Circuit-bending is tons of fun. The basic idea is that you take parts of any old electronic device, say a cheap toy keyboard, and probe all around with wires and resistors, disturbing its normal functioning and hoping to get something cool. And then you make art or music or whatever out of it. But that’s a lot of work. What you really need is a circuit-bending robot!
Or at least that’s what [Gijs Gieskes] needed, when he took apart a horrible Casio SA-5 and grafted on enough automatic glitching circuitry to turn it into a self-playing musical sculpture. It’s random, but somehow it’s musical. It’s great stuff. Check out the video below to see what we mean.

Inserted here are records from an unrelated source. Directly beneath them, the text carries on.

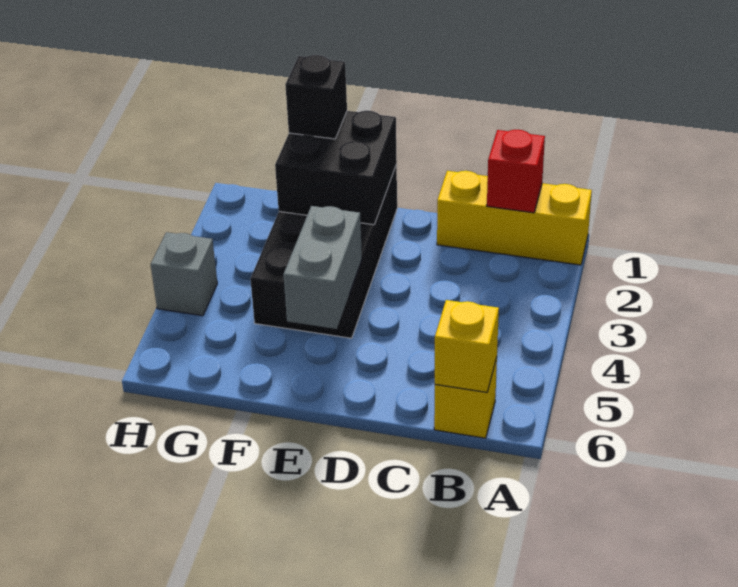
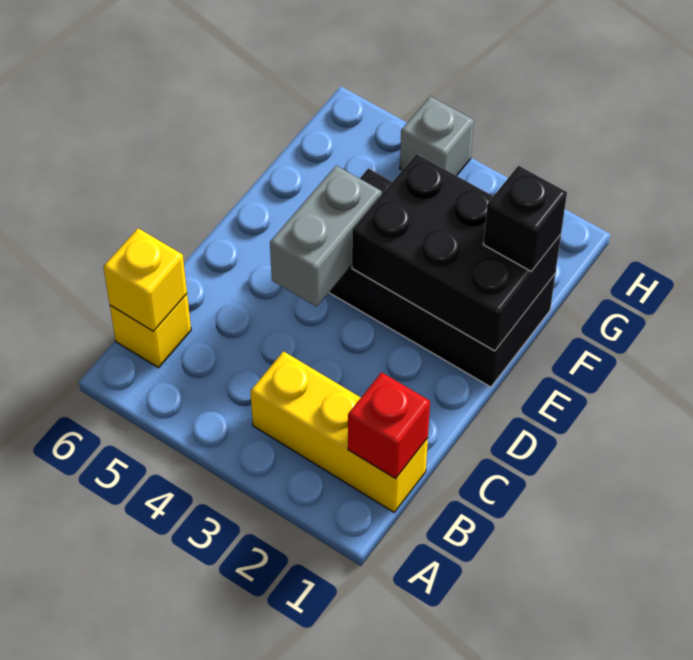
yellow 1x3 brick [437,171,592,265] -> yellow 1x3 brick turned to [250,351,428,512]
black 2x2 brick [275,111,397,225] -> black 2x3 brick [352,154,561,351]
grey 1x2 brick [283,206,362,329] -> grey 1x2 brick turned to [270,166,382,307]

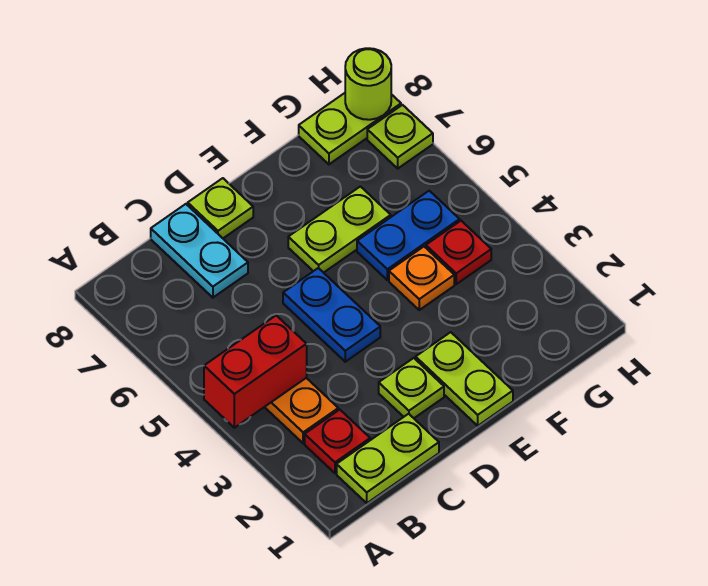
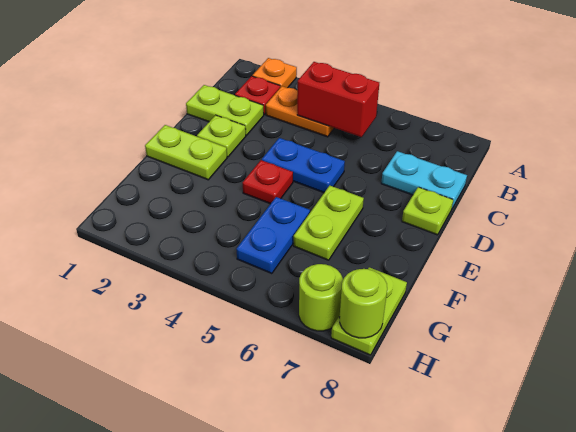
red 1x2 brick [204,315,307,428] -> red 1x2 brick turned to [297,62,379,137]
lime 1x2 plate [337,414,439,503] -> lime 1x2 plate turned to [186,85,264,135]
orange 1x1 plate [389,247,454,310] -> orange 1x1 plate moved to [252,58,297,88]
red 1x1 plate [426,221,491,284] -> red 1x1 plate moved to [243,160,293,204]
lime 1x1 plate [367,105,433,168] -> lime 1x1 round brick [299,264,343,331]

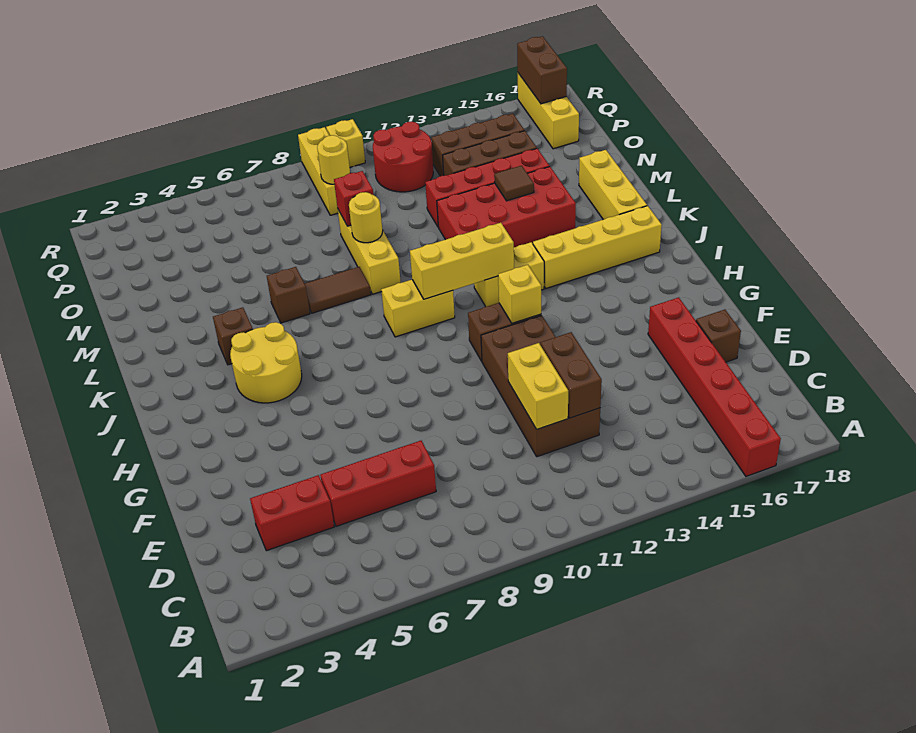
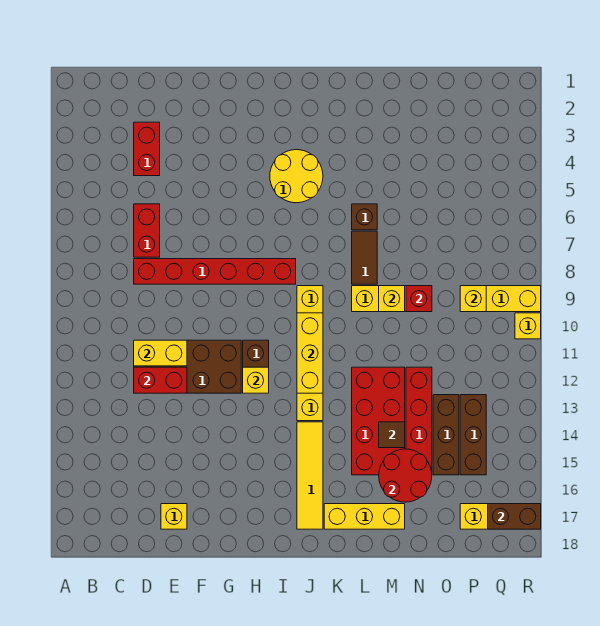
red 1x6 brick [648,297,781,476] -> red 1x6 brick moved to [134,259,296,284]
red 1x3 brick [320,441,436,526] -> red 1x2 brick [134,204,160,257]
brown 1x2 brick [540,332,602,418] -> red 1x2 brick [134,367,187,393]
brown 1x1 brick [696,309,741,362] -> yellow 1x1 brick [161,504,187,529]
yellow 1x4 brick [533,206,662,288] -> yellow 1x4 tile [297,422,323,529]
brown 1x1 brick [213,307,253,365] -> none
yellow 1x1 round brick [349,192,383,243] -> yellow 1x1 brick [379,286,405,312]
yellow 1x1 round brick [317,135,350,184] -> yellow 1x1 brick [460,286,486,312]
red 2x2 round brick [373,122,433,192] -> red 2x2 round brick moved to [379,449,432,502]

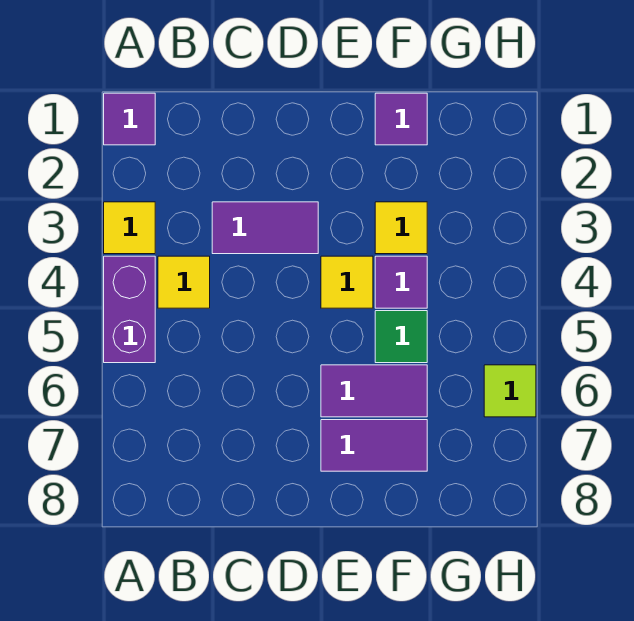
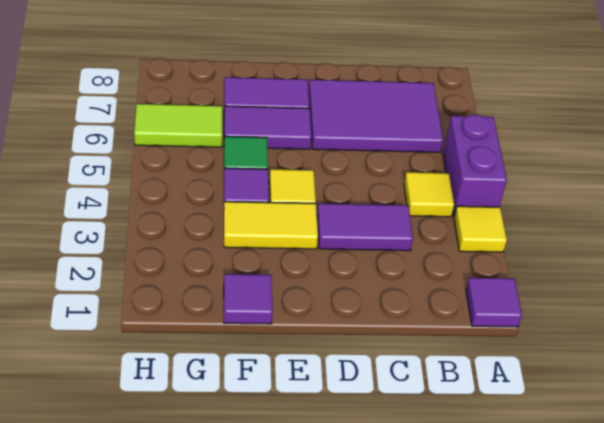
none -> purple 2x3 tile [309,80,443,152]
yellow 1x1 tile [375,202,427,254] -> yellow 1x2 tile [224,202,318,249]
lime 1x1 tile [484,365,536,417] -> lime 1x2 tile [134,104,223,147]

We also love the way the autonomous glitching circuit is just laid over the top of the original circuitboard. It looks like some parasite out of Aliens. But with blinking LEDs.
There were no details on the website, so we wrote [Gijs] and asked.

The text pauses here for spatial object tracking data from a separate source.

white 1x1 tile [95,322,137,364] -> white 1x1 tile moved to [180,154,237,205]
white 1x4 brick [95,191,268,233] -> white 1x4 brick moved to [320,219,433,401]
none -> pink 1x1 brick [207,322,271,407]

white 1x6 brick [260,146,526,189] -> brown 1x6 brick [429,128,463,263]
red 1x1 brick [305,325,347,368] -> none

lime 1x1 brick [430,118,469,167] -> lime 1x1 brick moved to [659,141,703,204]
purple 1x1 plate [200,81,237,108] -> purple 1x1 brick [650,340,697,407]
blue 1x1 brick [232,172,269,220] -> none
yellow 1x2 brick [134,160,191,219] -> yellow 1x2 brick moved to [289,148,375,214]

There is a 40106 used for oscillators, these oscillators trigger keys on the keyboard, then after a while one oscillator starts short circuiting the crystal, making the keyboard crash. Then it usually gets stuck in some random sequence or loop. Then after a while it cuts the power of the keyboard for a short moment making it reset and start over.
As for a circuit diagram:
Its kind of “prototype and then glue it on” and just keep adding functions till it works in a nice way. Like composing.
A man after our own hearts! In fact, the basic circuit elements he’s talking about were the basis of our Logic Noise series. If you’re interested, check it out. We like software (and firmware) as much as the next coder, but there’s something to be said for experimenting around with the physical. And we’re looking forward to seeing more instruments added to the “perma-patch” section of [Gijs] site.